• _WHAT YOU SHOULD DO_: From the line containing "type status: Type Collection" through the end of the entries, switch "locality" to "site" and reproduce only those lines, leaving everything else unchanged.

Excerpt from a dataset
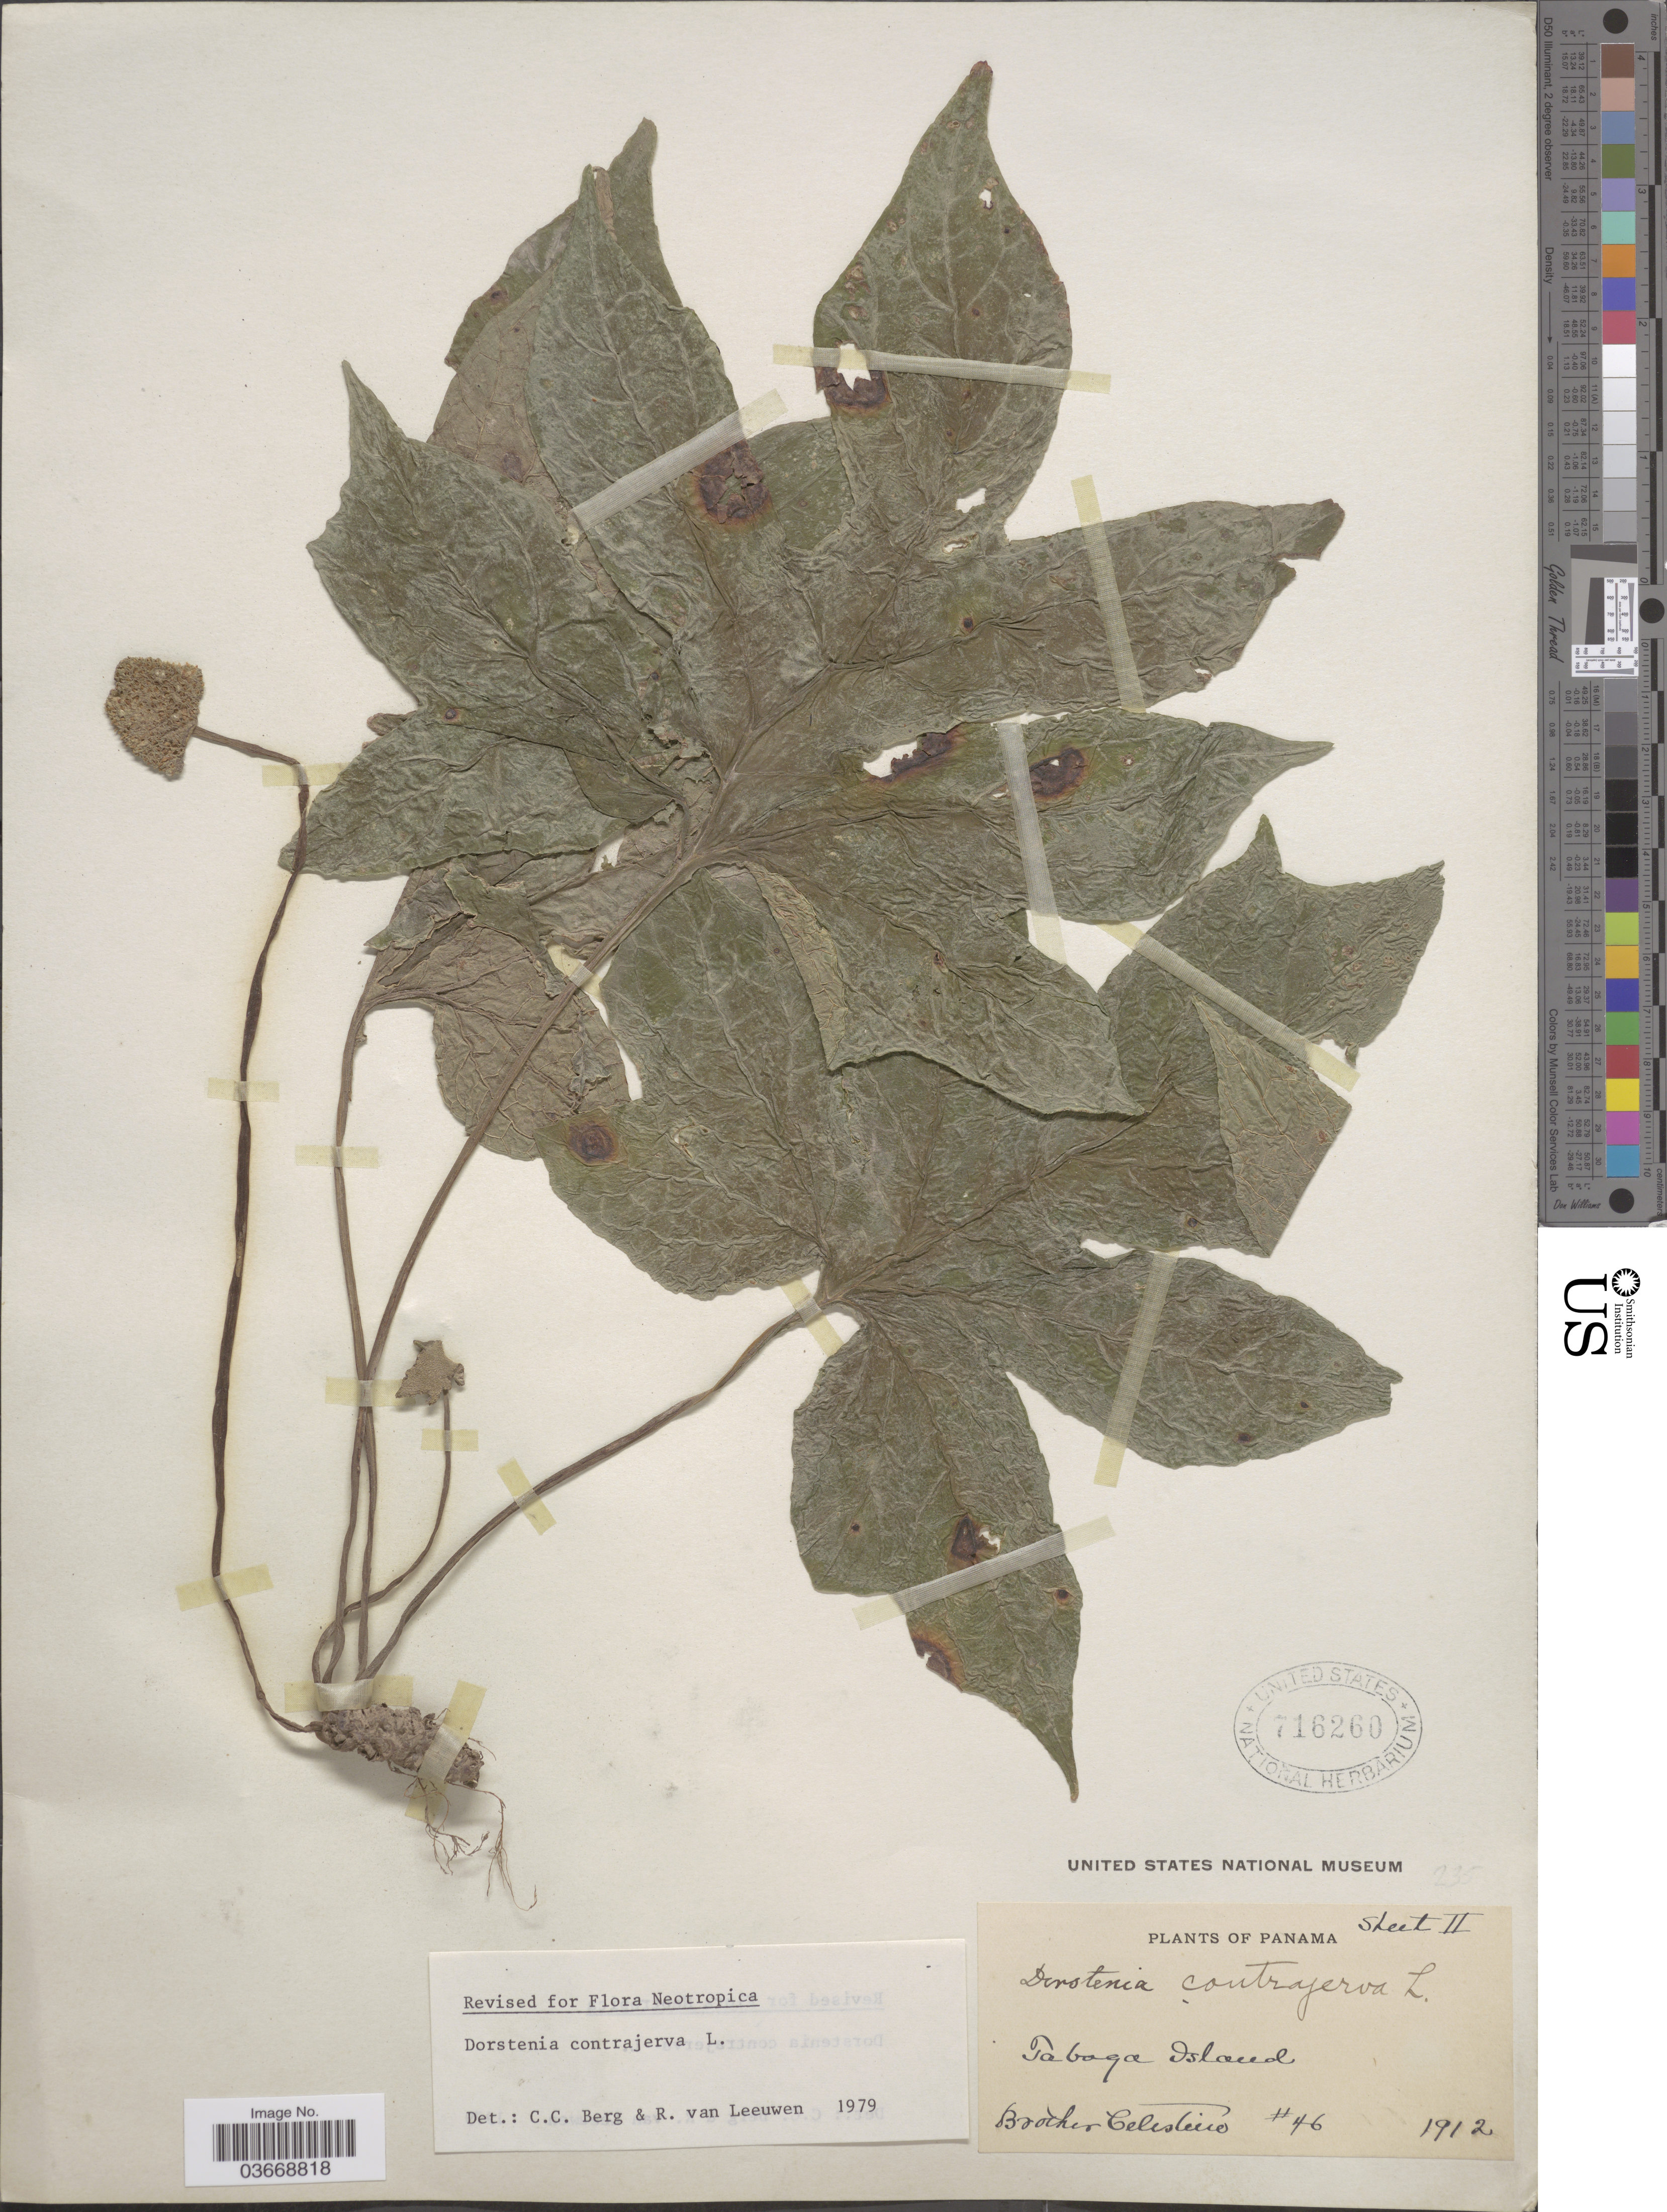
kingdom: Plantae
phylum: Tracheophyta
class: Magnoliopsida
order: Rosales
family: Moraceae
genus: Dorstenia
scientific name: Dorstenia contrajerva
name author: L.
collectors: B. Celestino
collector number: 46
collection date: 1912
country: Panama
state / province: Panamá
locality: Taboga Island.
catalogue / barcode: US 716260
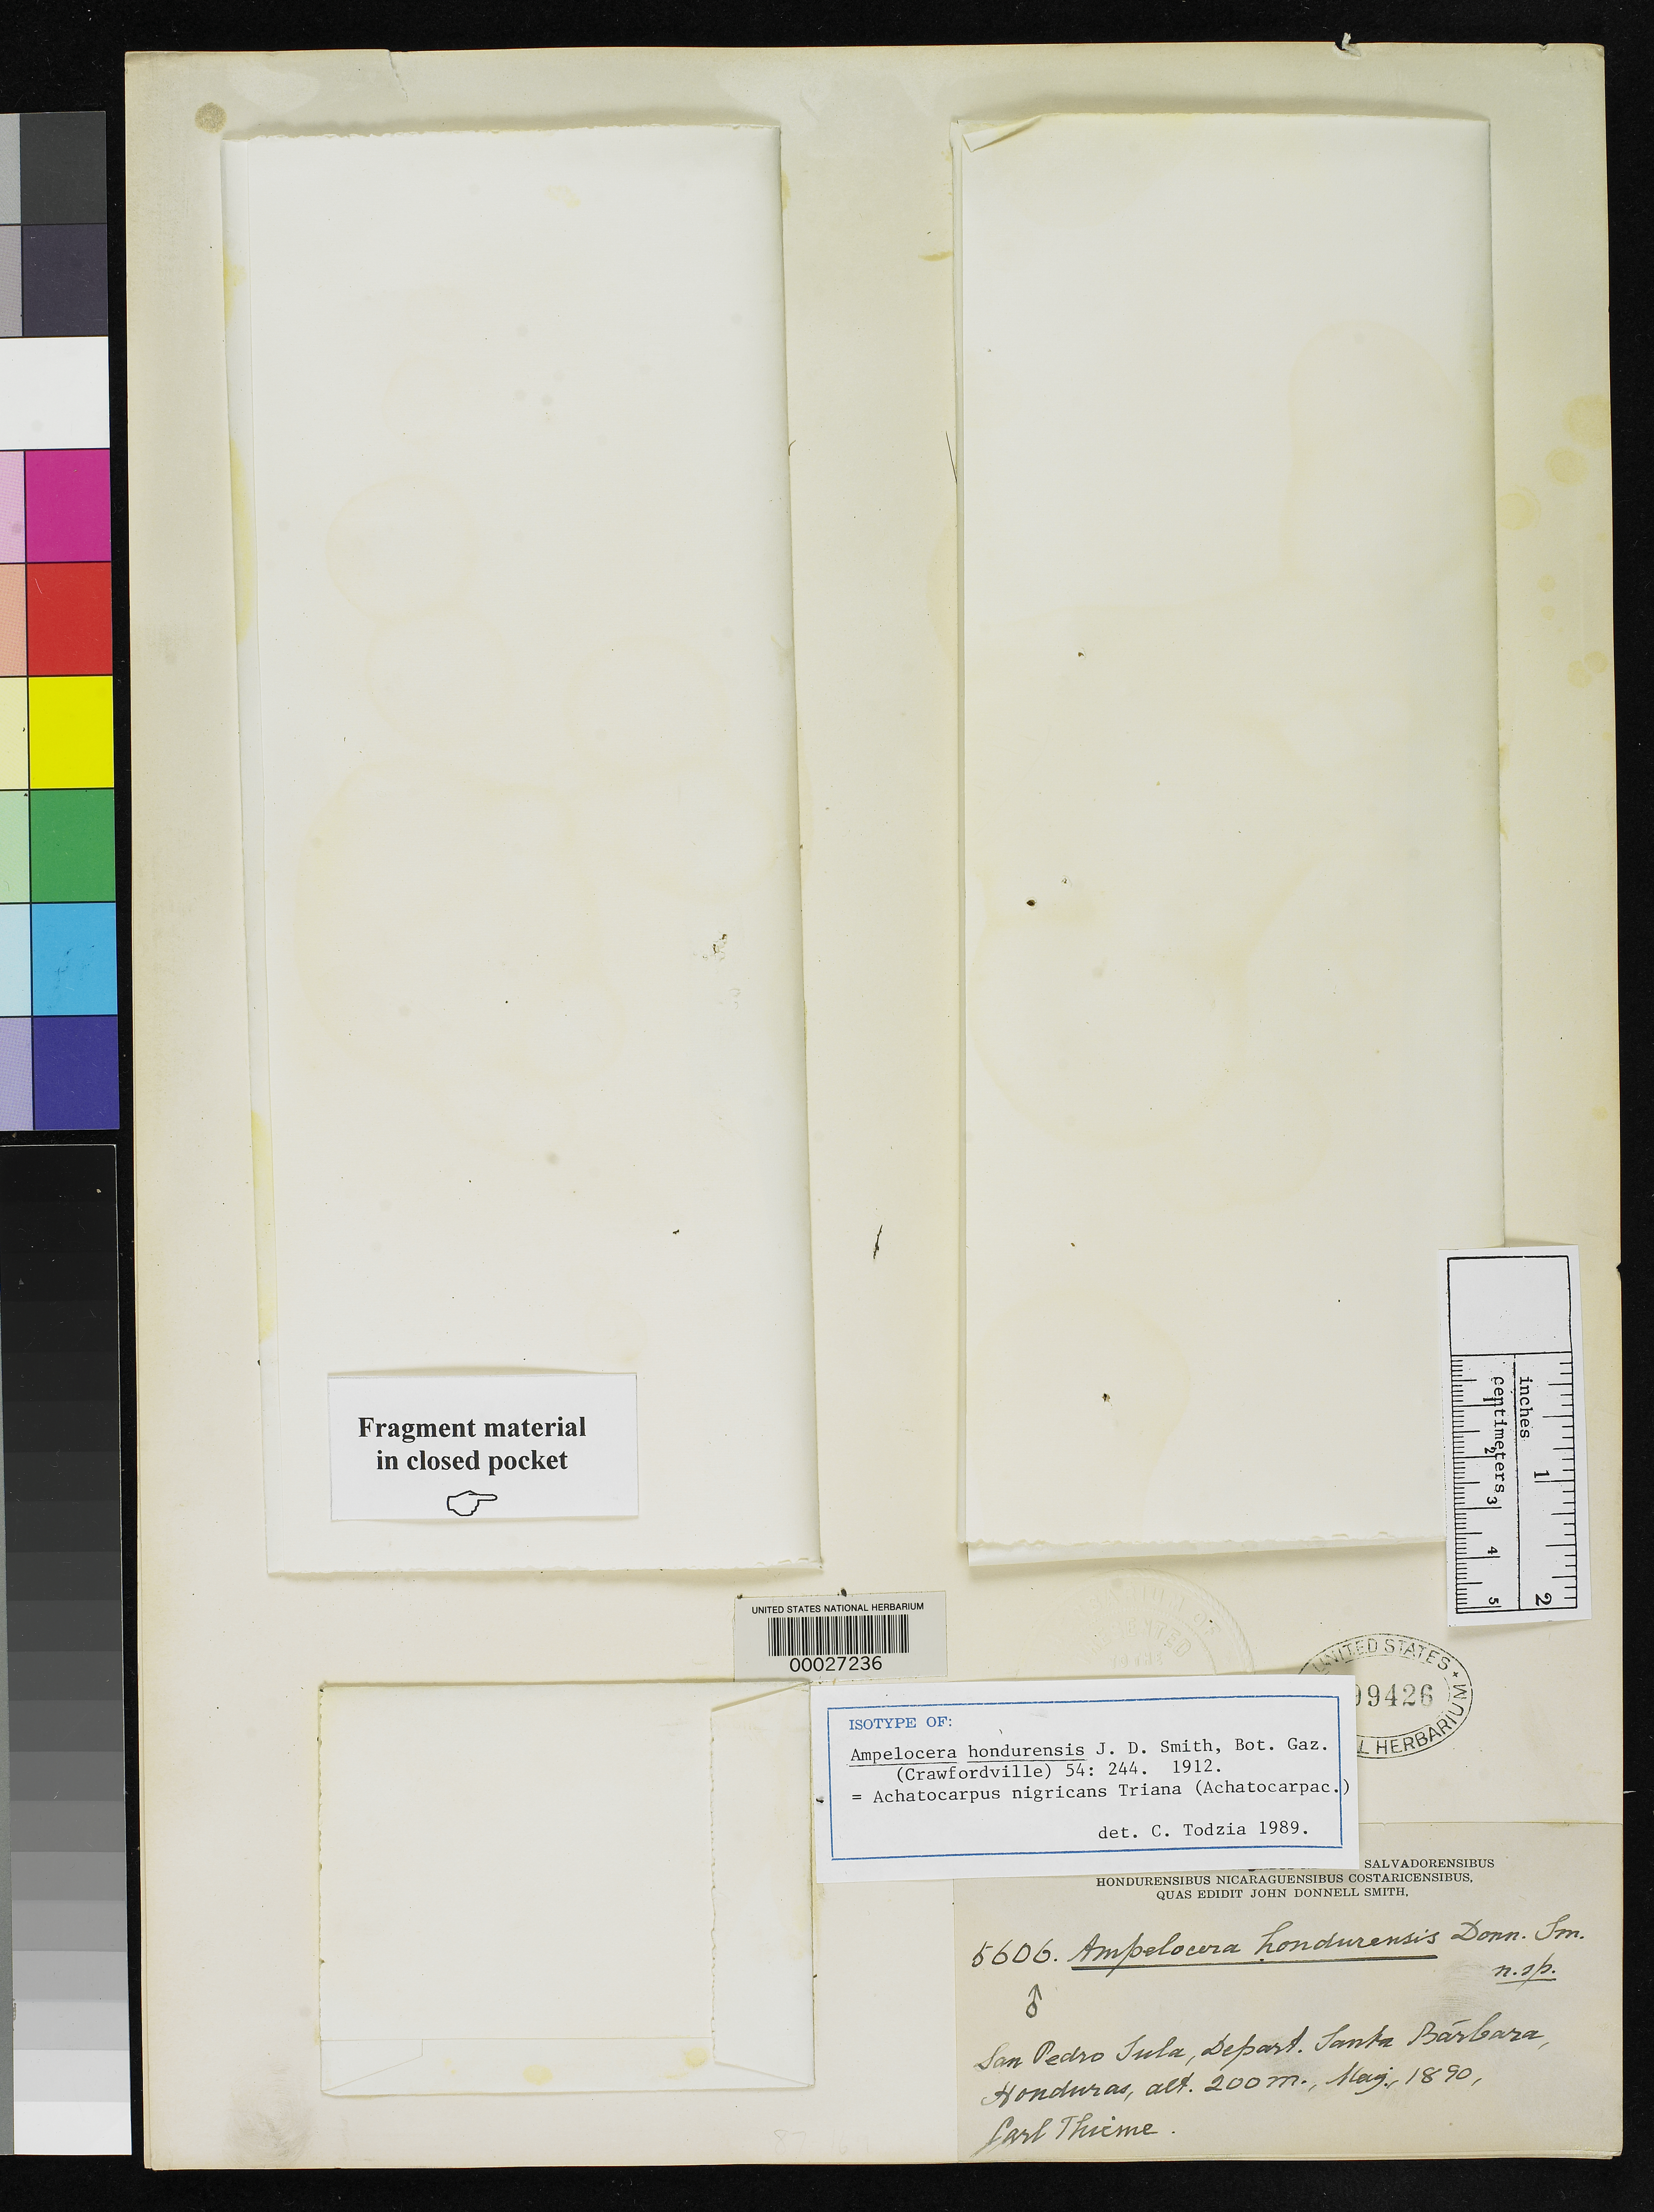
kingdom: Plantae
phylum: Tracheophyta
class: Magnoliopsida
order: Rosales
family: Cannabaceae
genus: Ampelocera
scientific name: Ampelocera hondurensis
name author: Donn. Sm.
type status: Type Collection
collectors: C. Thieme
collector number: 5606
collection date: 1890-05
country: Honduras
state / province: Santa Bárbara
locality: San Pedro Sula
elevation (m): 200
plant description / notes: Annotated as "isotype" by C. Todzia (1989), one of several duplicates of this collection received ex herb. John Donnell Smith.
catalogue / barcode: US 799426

• _FULL SOLUTION_:
type status: Type Collection
collectors: C. Thieme
collector number: 5606
collection date: 1890-05
country: Honduras
state / province: Santa Bárbara
site: San Pedro Sula
elevation (m): 200
plant description / notes: Annotated as "isotype" by C. Todzia (1989), one of several duplicates of this collection received ex herb. John Donnell Smith.
catalogue / barcode: US 799426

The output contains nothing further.